- Coat of arms
- Location of Braunsbach within Schwäbisch Hall district
- Location of Braunsbach
- Braunsbach Braunsbach
- Coordinates: 49°11′56″N 09°47′29″E﻿ / ﻿49.19889°N 9.79139°E
- Country: Germany
- State: Baden-Württemberg
- Admin. region: Stuttgart
- District: Schwäbisch Hall

Government
- • Mayor (2024–32): David Hägele

Area
- • Total: 52.85 km^{2} (20.41 sq mi)
- Elevation: 268 m (879 ft)

Population (2024-12-31)
- • Total: 2,472
- • Density: 46.77/km^{2} (121.1/sq mi)
- Time zone: UTC+01:00 (CET)
- • Summer (DST): UTC+02:00 (CEST)
- Postal codes: 74542
- Dialling codes: 07906
- Vehicle registration: SHA
- Website: www.braunsbach.de

= Braunsbach =

Braunsbach is a municipality in the district of Schwäbisch Hall in Baden-Württemberg in Germany. It is on the Kocher river, about 15 km from the district seat of Schwäbisch Hall. The town is bordered to the north by the town Künzelsau, the county seat of Hohenlohe, in the east by the town of Langenburg, on the southeast by Wolpertshausen, in the south by the town of Schwäbisch Hall, in the southwest by Untermünkheim and in the west by Kupferzell in Hohenlohe.

==History==

Braunsbach was formed in February 1972 by the voluntary merger of the formerly independent communities of Arnsdorf, Braunsbach, Döttingen, Geislingen am Kocher, Jungholzhausen, Orlach and Steinkirchen.

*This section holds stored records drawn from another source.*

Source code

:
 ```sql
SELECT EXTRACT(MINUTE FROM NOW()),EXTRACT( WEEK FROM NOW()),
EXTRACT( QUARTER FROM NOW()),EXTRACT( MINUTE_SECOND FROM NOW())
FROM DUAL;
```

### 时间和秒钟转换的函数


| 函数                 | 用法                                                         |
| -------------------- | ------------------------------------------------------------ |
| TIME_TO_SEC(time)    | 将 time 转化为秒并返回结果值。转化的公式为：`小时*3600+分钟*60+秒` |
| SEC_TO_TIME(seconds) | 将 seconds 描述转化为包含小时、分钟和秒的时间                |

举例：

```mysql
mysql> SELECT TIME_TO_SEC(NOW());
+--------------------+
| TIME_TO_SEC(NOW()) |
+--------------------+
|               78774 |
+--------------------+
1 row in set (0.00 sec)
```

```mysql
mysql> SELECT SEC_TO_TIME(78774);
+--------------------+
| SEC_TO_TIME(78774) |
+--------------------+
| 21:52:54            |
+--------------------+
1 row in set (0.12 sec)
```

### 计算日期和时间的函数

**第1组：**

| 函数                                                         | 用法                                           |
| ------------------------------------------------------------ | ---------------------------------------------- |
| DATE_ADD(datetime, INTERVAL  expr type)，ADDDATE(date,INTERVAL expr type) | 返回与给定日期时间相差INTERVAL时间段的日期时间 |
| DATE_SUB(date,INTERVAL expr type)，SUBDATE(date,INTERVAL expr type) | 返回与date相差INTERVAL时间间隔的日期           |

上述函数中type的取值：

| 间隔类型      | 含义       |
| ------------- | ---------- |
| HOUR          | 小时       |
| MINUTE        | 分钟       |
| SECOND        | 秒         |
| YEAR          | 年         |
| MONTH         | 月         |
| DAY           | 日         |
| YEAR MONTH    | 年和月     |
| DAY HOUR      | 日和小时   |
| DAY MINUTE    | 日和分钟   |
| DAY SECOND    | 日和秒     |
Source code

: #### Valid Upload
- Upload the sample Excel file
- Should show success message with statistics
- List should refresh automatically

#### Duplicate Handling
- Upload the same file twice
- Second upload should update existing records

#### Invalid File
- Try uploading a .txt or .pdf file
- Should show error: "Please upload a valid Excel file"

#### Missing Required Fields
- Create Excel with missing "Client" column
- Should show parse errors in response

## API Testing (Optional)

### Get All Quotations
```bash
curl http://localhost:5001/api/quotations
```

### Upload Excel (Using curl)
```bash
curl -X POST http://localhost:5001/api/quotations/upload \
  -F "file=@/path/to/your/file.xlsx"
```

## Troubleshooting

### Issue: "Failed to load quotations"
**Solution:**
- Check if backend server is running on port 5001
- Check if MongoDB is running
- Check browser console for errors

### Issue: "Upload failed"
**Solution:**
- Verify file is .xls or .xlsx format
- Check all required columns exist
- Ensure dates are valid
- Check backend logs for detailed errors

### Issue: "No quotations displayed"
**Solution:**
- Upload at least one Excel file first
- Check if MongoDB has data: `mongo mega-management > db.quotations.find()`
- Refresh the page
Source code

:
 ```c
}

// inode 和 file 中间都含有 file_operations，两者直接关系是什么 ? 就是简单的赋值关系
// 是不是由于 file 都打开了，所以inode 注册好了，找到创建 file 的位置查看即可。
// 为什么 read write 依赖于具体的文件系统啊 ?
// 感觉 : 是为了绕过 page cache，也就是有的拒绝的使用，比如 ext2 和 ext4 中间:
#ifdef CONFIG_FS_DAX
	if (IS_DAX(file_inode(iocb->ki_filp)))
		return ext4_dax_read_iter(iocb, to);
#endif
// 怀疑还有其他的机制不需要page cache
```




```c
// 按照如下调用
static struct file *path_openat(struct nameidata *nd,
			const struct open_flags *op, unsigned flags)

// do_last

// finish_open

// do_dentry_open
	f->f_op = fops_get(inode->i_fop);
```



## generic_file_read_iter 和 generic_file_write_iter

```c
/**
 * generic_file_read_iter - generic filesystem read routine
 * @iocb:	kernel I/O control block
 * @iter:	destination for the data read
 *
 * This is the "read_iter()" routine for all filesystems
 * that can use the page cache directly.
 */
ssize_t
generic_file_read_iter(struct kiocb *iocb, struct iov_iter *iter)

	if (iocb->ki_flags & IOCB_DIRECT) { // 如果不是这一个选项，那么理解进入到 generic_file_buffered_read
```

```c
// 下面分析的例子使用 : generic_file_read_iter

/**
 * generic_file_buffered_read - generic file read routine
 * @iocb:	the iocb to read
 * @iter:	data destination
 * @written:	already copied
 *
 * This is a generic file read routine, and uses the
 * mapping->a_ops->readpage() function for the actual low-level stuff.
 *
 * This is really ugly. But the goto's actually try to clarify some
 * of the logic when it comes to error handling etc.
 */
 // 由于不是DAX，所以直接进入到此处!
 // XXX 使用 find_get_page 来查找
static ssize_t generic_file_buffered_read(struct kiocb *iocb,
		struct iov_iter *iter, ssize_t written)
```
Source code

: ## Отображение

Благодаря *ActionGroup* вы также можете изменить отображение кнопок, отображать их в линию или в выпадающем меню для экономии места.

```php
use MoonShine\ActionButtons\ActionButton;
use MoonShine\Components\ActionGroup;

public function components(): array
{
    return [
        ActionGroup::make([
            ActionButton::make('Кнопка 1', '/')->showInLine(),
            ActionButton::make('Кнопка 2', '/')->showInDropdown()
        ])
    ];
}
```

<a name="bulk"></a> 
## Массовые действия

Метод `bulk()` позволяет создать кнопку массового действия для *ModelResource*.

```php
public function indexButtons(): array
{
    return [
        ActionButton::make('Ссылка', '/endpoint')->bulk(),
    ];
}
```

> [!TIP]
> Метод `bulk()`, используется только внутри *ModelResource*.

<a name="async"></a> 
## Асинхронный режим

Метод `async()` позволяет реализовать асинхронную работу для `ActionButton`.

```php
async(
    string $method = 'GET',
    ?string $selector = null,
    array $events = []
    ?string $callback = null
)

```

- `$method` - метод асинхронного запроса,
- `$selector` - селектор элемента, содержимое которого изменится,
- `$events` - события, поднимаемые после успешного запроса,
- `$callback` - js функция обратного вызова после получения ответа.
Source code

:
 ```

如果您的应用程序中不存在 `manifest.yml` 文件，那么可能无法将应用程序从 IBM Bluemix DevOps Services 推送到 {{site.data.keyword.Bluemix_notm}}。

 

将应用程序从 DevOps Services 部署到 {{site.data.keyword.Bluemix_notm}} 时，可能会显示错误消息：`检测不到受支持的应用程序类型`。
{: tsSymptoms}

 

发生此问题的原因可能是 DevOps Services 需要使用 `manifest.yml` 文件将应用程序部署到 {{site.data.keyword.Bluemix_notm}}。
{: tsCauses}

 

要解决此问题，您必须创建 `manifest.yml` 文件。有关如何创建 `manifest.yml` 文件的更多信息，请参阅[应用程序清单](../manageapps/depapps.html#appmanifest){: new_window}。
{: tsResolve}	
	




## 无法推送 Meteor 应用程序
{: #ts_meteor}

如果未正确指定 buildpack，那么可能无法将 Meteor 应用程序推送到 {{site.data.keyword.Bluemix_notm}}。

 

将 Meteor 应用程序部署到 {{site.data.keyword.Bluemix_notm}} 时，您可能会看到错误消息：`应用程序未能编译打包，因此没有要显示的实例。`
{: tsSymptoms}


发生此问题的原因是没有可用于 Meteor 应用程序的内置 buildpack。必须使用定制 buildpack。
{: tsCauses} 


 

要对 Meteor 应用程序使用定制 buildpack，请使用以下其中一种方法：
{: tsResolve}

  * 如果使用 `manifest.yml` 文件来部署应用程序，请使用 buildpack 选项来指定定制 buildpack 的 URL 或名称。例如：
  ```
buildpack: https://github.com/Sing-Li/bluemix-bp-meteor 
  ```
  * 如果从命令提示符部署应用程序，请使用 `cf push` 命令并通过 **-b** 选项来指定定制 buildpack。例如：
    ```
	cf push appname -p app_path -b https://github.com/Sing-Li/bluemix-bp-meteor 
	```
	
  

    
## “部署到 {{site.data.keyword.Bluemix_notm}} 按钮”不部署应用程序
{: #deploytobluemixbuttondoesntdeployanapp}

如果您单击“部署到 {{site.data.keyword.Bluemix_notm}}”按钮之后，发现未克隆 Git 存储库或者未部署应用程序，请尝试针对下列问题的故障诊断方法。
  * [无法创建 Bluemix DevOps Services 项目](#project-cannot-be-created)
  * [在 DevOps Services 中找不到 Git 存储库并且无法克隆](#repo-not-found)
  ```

In late May 2016, severe weather led to flooding of the Orlacher Bach and Schlossbach within 3 hours that strewed rubble across the town, causing extensive damage but no casualties.

==Points of interest==
- Schloss Braunsbach (Braunsbach Castle), in part built in 1250
- Protestant church in the castle
- Döttingen Gate Braunsbach (rest of the wall surrounding the village)
- Burg Tierberg (Tierberg Castle), 13th century, former hunting lodge of the princes of Hohenlohe
- Schloss Döttingen (Döttingen Castle) (built in the 16th century), now hotel and restaurant
- House of the former Mayor J. M. Gronbach in Orlach (now House Schumm) known for the story "Das Mädchen von Orlach" ("The Girl from Orlach")
- Kocher Viaduct near Geislingen (largest reinforced concrete bridge in Europe 1128 m long and 185 m high)
- Bridge Museum in Geislingen
- Rabbinate Museum Braunsbach
- Nature reserve "Grimm brook mouth"
- Hall of the Land of Castles (local name: Burgenlandhalle) Braunsbach (in part former synagogue)
- Jewish cemetery in Braunsbach

==The Girl from Orlach==
"The Girl from Orlach" is a ghost story of the Biedermeier whose protagonist, Magdalena Gronbach, allegedly was capable of extrasensory perception. In February 1831 a white ghost of a woman appeared to her several times. Always when she appeared, a small fire broke out in the house. She said she was the Cistercian nun Mariane Susanne from Orlach who had been born just as Magdalena on September 12, but not in 1812, but precisely 400 years before that, i.e. in 1412. She implored salvation from Magdalena, and when Magdalena wanted to know which reward she would receive she replied: "Do not lay up treasures on earth!" In early June of the same year the ghost of a Capuchin friar appeared to her in the form of a dark menacing black shadow. She fell into a trance and in this state answered all questions she was asked. Thereupon many people came from all over the country to ask for advice regarding what would happen in the future. After having observed Magdalena for five weeks the chief medical officer Justinus Kerner concluded that this was a "state of possession."